*What is being asked*. Retype all the records with nothing changed.

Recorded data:

────────────────────

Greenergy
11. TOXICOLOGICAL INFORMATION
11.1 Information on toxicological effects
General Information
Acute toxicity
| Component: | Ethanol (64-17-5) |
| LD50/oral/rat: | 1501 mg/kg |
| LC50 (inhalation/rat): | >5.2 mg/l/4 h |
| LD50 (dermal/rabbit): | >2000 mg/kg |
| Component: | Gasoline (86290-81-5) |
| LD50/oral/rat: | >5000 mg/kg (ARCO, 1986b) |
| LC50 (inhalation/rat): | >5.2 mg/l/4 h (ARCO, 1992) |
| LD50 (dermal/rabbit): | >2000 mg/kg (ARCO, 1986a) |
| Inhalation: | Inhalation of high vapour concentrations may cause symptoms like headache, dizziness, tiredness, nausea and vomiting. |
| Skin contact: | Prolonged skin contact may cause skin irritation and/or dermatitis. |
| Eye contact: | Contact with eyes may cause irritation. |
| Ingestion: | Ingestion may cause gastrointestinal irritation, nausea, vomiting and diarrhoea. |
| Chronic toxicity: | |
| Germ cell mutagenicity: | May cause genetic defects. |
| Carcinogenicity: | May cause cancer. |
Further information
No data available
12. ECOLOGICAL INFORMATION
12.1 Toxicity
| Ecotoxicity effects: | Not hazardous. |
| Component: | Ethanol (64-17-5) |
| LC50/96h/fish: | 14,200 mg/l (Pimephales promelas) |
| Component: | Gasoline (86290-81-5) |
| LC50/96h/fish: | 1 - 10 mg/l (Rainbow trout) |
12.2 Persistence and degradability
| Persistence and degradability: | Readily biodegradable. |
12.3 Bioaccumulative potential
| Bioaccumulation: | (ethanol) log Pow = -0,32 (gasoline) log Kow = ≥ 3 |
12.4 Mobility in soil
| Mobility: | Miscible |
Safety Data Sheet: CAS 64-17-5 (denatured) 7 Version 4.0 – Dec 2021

────────────────────

*Response area*.
Greenergy
11. TOXICOLOGICAL INFORMATION
11.1 Information on toxicological effects
General Information
Acute toxicity
| Component: | Ethanol (64-17-5) |
| LD50/oral/rat: | 1501 mg/kg |
| LC50 (inhalation/rat): | >5.2 mg/l/4 h |
| LD50 (dermal/rabbit): | >2000 mg/kg |
| Component: | Gasoline (86290-81-5) |
| LD50/oral/rat: | >5000 mg/kg (ARCO, 1986b) |
| LC50 (inhalation/rat): | >5.2 mg/l/4 h (ARCO, 1992) |
| LD50 (dermal/rabbit): | >2000 mg/kg (ARCO, 1986a) |
| Inhalation: | Inhalation of high vapour concentrations may cause symptoms like headache, dizziness, tiredness, nausea and vomiting. |
| Skin contact: | Prolonged skin contact may cause skin irritation and/or dermatitis. |
| Eye contact: | Contact with eyes may cause irritation. |
| Ingestion: | Ingestion may cause gastrointestinal irritation, nausea, vomiting and diarrhoea. |
| Chronic toxicity: | |
| Germ cell mutagenicity: | May cause genetic defects. |
| Carcinogenicity: | May cause cancer. |
Further information
No data available
12. ECOLOGICAL INFORMATION
12.1 Toxicity
| Ecotoxicity effects: | Not hazardous. |
| Component: | Ethanol (64-17-5) |
| LC50/96h/fish: | 14,200 mg/l (Pimephales promelas) |
| Component: | Gasoline (86290-81-5) |
| LC50/96h/fish: | 1 - 10 mg/l (Rainbow trout) |
12.2 Persistence and degradability
| Persistence and degradability: | Readily biodegradable. |
12.3 Bioaccumulative potential
| Bioaccumulation: | (ethanol) log Pow = -0,32 (gasoline) log Kow = ≥ 3 |
12.4 Mobility in soil
| Mobility: | Miscible |
Safety Data Sheet: CAS 64-17-5 (denatured) 7 Version 4.0 – Dec 2021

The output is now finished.